Jewish World Review
December 25, 2013/ 22 Teves, 5774
New year filled with possibilities, good and bad
On the road of life, when you can't see what's ahead, it helps to take a long look back and remember where you've been.
My grandmother said that. Or would have, if she thought of it.
I think of it every year when I take down the old calendar, transfer the birthdays and other important dates and finally hang up the new one.
It's not easy to face a new calendar with all those shiny white squares waiting to be filled with endless possibilities.
The problem with possibilities, if you haven't noticed, is they can go either way, good or bad.
I'm good at thinking of good ways. I count on them to happen and they do. But I am great at imagining all the bad stuff that could be coming my way.
It's a skill I learned from my mother. She was a glass-mostly-empty kind of person, probably because her glass was mostly empty most of the time.
When I was growing up she would say, "You have to learn to see danger. If you don't see it coming, it can sneak up on you and you'll be really sorry."

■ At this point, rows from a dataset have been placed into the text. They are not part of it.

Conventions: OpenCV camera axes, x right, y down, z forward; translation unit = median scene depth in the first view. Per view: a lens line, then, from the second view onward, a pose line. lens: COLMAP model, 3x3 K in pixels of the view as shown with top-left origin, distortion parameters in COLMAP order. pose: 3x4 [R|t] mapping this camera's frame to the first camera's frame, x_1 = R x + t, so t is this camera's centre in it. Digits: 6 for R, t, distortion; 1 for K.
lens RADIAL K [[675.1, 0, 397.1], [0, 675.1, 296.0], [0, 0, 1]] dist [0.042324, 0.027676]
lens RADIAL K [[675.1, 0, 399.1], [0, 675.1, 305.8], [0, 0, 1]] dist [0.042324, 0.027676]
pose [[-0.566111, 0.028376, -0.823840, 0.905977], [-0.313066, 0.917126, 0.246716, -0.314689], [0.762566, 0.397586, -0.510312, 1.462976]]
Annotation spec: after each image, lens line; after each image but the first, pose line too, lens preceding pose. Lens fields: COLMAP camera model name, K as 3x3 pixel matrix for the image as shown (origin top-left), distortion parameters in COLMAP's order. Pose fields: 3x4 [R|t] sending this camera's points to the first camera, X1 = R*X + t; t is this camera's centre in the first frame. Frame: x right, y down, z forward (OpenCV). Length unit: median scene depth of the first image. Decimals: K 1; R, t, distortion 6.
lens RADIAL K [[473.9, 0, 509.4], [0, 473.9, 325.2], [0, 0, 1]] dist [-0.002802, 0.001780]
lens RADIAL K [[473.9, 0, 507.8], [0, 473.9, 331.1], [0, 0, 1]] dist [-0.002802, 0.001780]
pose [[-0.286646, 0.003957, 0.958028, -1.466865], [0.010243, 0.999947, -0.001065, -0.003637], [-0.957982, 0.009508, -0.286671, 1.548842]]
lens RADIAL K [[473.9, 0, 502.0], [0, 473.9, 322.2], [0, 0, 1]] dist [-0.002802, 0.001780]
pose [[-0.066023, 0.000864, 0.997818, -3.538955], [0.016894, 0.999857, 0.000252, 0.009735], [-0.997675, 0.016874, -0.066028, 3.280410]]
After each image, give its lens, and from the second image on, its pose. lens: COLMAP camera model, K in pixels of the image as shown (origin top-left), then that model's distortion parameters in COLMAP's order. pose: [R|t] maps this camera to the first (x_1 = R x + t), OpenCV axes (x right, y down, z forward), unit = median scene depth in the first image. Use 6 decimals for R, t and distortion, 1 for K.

I didn't want to see danger. I didn't care if it sneaked up on me. I just wanted to have a good time. That is called being young.
And that is what I did. I stayed young and had a really good time, didn't see danger in much of anything for 20 years or so.
Then I became a mother.
And suddenly, danger was everywhere. Tile floors. Sharp objects. Unsharp objects. Electrical outlets. Moving vehicles. Bathtubs. Shopping carts. Strangers on the street. And, oh, the ever-present, ultra-sneaky danger of germs!
If there was any way on God's Earth to get hurt or sick or flat-out lost, my children could find it. And they did. And they still do. They and their children and my husband and all the people I hold dear.
I don't worry much about myself. I'm too busy worrying about everybody else.
Believe me, I feel lucky to have those people in my life. And not just my family and close friends.
Everyday I hear from readers -- friends I've never met -- who say they've read my stories and feel as if they know me and want to tell me their stories in return.
And what stories they tell -- about the challenges they have faced, the heartaches they have suffered, the joys and triumphs and happiness they have found.
I wish you could read them.
Often, when I speak in places where my column has been read for years, it feels like a family reunion. Except, well, there are no fist fights, usually, and the people are a bit better looking.
Hearing each other's stories gives us a perspective to realize several things: First, we are not alone; second, we're a lot better off than some folks; and third, in the things we care most about -- the matters of the heart -- we are far more alike than different.
Staring at all those empty squares, wondering what the new year will hold, I begin by looking back. I flip through the dog-eared, ink-smudged pages of last year's calendar to review all the things I did, places I went, people I spent time with.
I relive each celebration, the births and anniversaries and weddings and vacations.
I recall the uncertainties, the checkups and procedures, the endless waiting for test results, and the great, blessed relief when fears turned into joy.
I give thanks, one by one, for family and friends and the friends I've never met; for an old year that was filled, like all the others, with far more joy than heartache; and finally, for the priceless gift of a new year and its endless possibilities.